Different From the Reagan Years

These are just some of the emergent notions of a new framework for corporate sustainability. Companies are altering the systems in which they operate, driving entire industries toward a set of market rules that bring us toward a sustainable future.

So, while President-elect Trump’s approach to the EPA bears similarities to President Reagan‘s attempts to roll back environmental regulations in the 1980s, and likely faces a similar backlash, there is one big difference; some of that backlash will come from businesses who are leading on greenhouse gas reductions and renewable energy and not fighting government-led environmental policies as they did in the 1980s. To get a sense of the shifting economic landscape, jobs in the clean energy sector exceeded those in oil drilling for the first time in 2016 and continue to grow. Indeed, many within these and other sectors are already pushing back on Trump’s dismissal of climate change and continuing with strategies of their own.
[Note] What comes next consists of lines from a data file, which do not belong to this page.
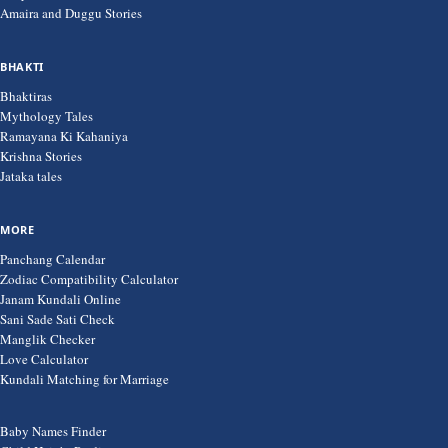
Amaira and Duggu Stories
BHAKTI
Bhaktiras
Mythology Tales
Ramayana Ki Kahaniya
Krishna Stories
Jataka tales
MORE
Panchang Calendar
Zodiac Compatibility Calculator
Janam Kundali Online
Sani Sade Sati Check
Manglik Checker
Love Calculator
Kundali Matching for Marriage
Baby Names Finder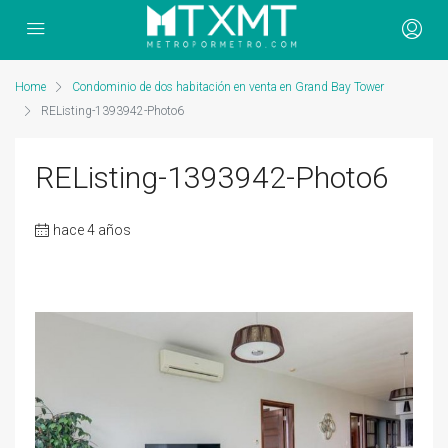
Home
Condominio de dos habitación en venta en Grand Bay Tower
REListing-1393942-Photo6
REListing-1393942-Photo6
hace 4 años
They will do this with, or without, the cooperation of governments and their political shifts back and forth on these critical issues.
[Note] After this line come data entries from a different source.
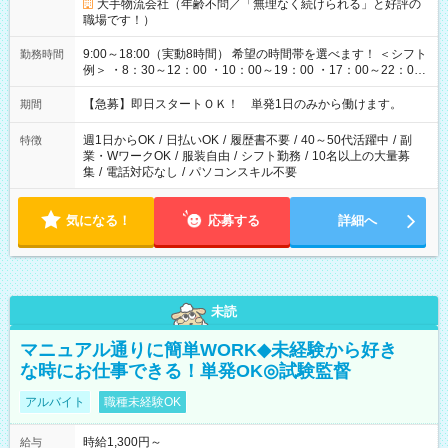
大手物流会社（年齢不問／「無理なく続けられる」と好評の
職場です！）
9:00～18:00（実動8時間） 希望の時間帯を選べます！ ＜シフト
勤務時間
例＞ ・8：30～12：00 ・10：00～19：00 ・17：00～22：00
・13：00～22：00 ・22：00～翌6：00 など
【急募】即日スタートＯＫ！ 単発1日のみから働けます。
期間
週1日からOK
/
日払いOK
/
履歴書不要
/
40～50代活躍中
/
副
特徴
業・WワークOK
/
服装自由
/
シフト勤務
/
10名以上の大量募
集
/
電話対応なし
/
パソコンスキル不要
気になる！
応募する
詳細へ
未読
マニュアル通りに簡単WORK◆未経験から好き
な時にお仕事できる！単発OK◎試験監督
アルバイト
職種未経験OK
時給1,300円～
給与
For example, Toyota, in its effort to go carbon-neutral, must think systemically and include many partners, just as Tesla is doing as it challenges the calculus for electric cars sector-wide. To enact system-wide change, companies are also working with governments to phase out heat-trapping HFC chemicals, set new efficiency standards on trucks, establish transparency rules on conflict minerals or participate in negotiations on a global climate change agreement. Examples of companies doing it on their own include changes in the supply chain on rubber or the reduction (even elimination) of antibiotics in chicken.

In each of these cases, companies are stepping into, in the words of Unilever CEO Paul Polman, “a very interesting period in history where the responsible business world is running ahead of the politicians” and taking on a broader role to “serve society.”